Shit. “I didn’t mean to hurt your feelings.”
“You’re only speaking the truth about her actions.” She fought back the tears.
“Explain to me what you meant about her being sentimental.” He would be a fool not to tap into her insights. And yeah, he wanted to get to know Anya as much as he needed to understand Marta.
“You have a show in your country about the Mafia. I believe it is called
The Sopranos
.”
“Right, but the series is over now.” He tucked his feet under the stand to make room for a mother passing by with a double stroller.
“Still, you know what show I am referring to. It centers around one Mafioso in particular, the leader.”
“Tony Soprano is probably one of the most recognized TV characters ever.”
“I believe that is because he had a human side with a quirk as well as his evil side. Even bad people are not . . . uh . . .” She wiggled her fingers beside her head as if searching for a word. “Flat?”
“Correct. Flat. One-dimensional.”
“Yes, my aunt has many dimensions. One of them, she collects things that remind her of the past. That is why I say she is sentimental.”
“Vulnerabilities. The downfall of anyone, good or evil. You would have made a damn fine agent, Anya.” He would be wise to stay alert around her.
She twisted the hair tie around and around her fingers tighter until the tip of her index finger turned blue. “I am not as innocent as I would like to be.”
Ah shit. Here it came. Her confession would blindside him after he’d convinced himself she really had tried to escape her aunt. He could see how it would unfold and hated what he would have to do, but he was completely helpless to stop the end result. “I’m listening.”
“I ran packages for my parents as a child without knowing. After they died, I continued, but understood my actions. I transported drugs for my aunt, and I smiled at men to get them to tell me things.” Her tumbling confession began to stutter. “S-s-sometimes I did more.”
He numbed himself, almost. For some reason his normal defenses weren’t working at optimum levels. Her revelation explained the sadness and regret, and yeah, even shame he saw in her, her sense that she could never be just an ordinary girl on a date to a ball game.

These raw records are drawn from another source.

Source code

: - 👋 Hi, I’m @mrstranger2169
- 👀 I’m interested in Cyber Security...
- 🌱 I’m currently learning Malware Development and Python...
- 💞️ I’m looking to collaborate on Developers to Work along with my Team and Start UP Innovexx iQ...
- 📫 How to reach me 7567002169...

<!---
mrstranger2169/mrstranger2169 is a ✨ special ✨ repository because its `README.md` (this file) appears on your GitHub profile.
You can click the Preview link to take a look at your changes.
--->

“I am not proud of what I did, and I will not make excuses.” She studied the shortstop as he fielded a routine ground ball. “I knew what I did was wrong. Plenty of people are scared and still choose to do what is right. I did not stop until she asked me to kill someone. That is a line I could not cross. That is the day I went to the police.”
“The time you discovered the cops were on the take.”
“On the take?” Then her face cleared. “Right. That is also when I began saving to leave, to become clean. How silly of me to think I could escape her reach.”
Relief funneled through him. How damn strange that hearing her confession made him trust her more. Maybe because he was beginning to really grasp what she already knew about quirks and layers to people.
“What sort of things has your aunt kept?”
Anya blinked fast, confusion skirting across her eyes. “She has a ring from her mother, and she carries a cigar clipper with her always. She told me once it belonged to her uncle, Radko.”
Radko. He made a mental note to look up more on the guy.
“She told me one day that ring would be mine. I do not want anything from her, but still, it seems strange knowing that I will never have that ruby.” Her dark eyes softened with sentimentality. “Just as it makes me sad I will not kiss you again.”
Her surprise admission cleaned his clock like a ball upside a batter’s helmet—for all of one shouted call from the ump. Nunez tucked a knuckle under her chin and tipped her face to his. He skimmed his mouth over hers once, again, lingering.
“Get a room, dude,” called a teenage batboy staring up at them from the first base line.
Anya’s smile stroked his kiss for a final second before they eased apart. “I know your last name is Nunez. What is your first name?”